Classification strategies and filtering approaches that have been developed for disease surveillance,8,11,12,13 geospatial cluster identification,14 and crime tracking15 may help refine the sensitivity and specificity as well as classify postings into relevant categories such as personal, informative and other.16 Additionally, by comparing newly observed data against temporally adjusted keyword frequencies, it is possible to identify aberrant spikes in keyword use. The inclusion of geographical data allows these spikes to be geographically adjusted, as well. Prospective data collection could also harness larger and other streams of crowdsourced data, and use more comprehensive emergency-related keywords and language processing to increase the sensitivity of this data source. The analysis of multiple keywords could further improve these prior probabilities by reducing the impact of single false positive keywords derived from benign events.

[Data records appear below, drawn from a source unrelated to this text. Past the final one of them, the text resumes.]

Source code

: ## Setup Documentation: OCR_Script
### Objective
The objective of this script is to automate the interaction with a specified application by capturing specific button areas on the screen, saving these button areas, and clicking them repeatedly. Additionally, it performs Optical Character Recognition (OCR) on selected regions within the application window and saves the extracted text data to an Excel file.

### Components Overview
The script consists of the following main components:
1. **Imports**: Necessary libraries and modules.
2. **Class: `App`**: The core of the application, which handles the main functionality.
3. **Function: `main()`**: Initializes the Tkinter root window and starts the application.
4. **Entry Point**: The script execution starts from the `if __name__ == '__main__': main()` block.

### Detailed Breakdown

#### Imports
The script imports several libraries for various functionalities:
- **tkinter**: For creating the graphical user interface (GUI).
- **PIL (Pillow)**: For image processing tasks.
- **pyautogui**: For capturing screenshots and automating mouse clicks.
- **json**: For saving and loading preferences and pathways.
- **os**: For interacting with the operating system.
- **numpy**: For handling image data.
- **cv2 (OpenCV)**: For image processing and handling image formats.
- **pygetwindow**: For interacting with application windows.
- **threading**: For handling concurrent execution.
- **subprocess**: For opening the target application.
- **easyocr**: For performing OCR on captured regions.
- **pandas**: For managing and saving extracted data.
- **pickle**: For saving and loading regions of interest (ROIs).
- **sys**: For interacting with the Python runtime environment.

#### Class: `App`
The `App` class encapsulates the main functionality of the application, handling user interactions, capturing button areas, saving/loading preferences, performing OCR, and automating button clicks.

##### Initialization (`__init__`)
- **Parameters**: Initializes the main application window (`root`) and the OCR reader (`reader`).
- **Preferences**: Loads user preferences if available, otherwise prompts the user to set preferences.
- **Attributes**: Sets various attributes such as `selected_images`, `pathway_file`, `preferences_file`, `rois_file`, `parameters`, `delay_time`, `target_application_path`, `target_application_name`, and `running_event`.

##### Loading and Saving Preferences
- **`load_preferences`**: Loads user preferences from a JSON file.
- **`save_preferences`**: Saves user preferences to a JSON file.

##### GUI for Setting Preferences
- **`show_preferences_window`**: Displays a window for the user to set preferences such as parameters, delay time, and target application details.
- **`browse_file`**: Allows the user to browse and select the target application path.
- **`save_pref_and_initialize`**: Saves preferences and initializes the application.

In the wake of the explosions, Twitter became a news source for many individuals, which allowed unvetted information to enter the public sphere. For example, in our keyword analysis, we see two tweets that blamed individuals from Korea for the explosions (SM Table 1 and SM Table 2). This misinformation — which may be posted in a practically anonymous fashion — is difficult to correct or expunge once it has been cited by the media or shared extensively on social media platforms.

Given this risk, the sensitivity and specificity of notifications must be optimized using the perceived cost of intervention (e.g. unnecessary investigation) and the opportunity cost of not reacting when appropriate (e.g. delay in care). In events that unfold over a longer period of time, or require more in-depth investigation, it is possible that the dangerous impact of false positives may be reduced, or that the data may be weighted to mitigate unwanted consequences.

There is a real opportunity to make use of Twitter streams and other social media data to expedite public health, safety, or medical response in crises. Approaches to actively survey social media to complement traditional approaches to situation awareness after emergency events should be developed which integrate with existing analysis and alerting infrastructure.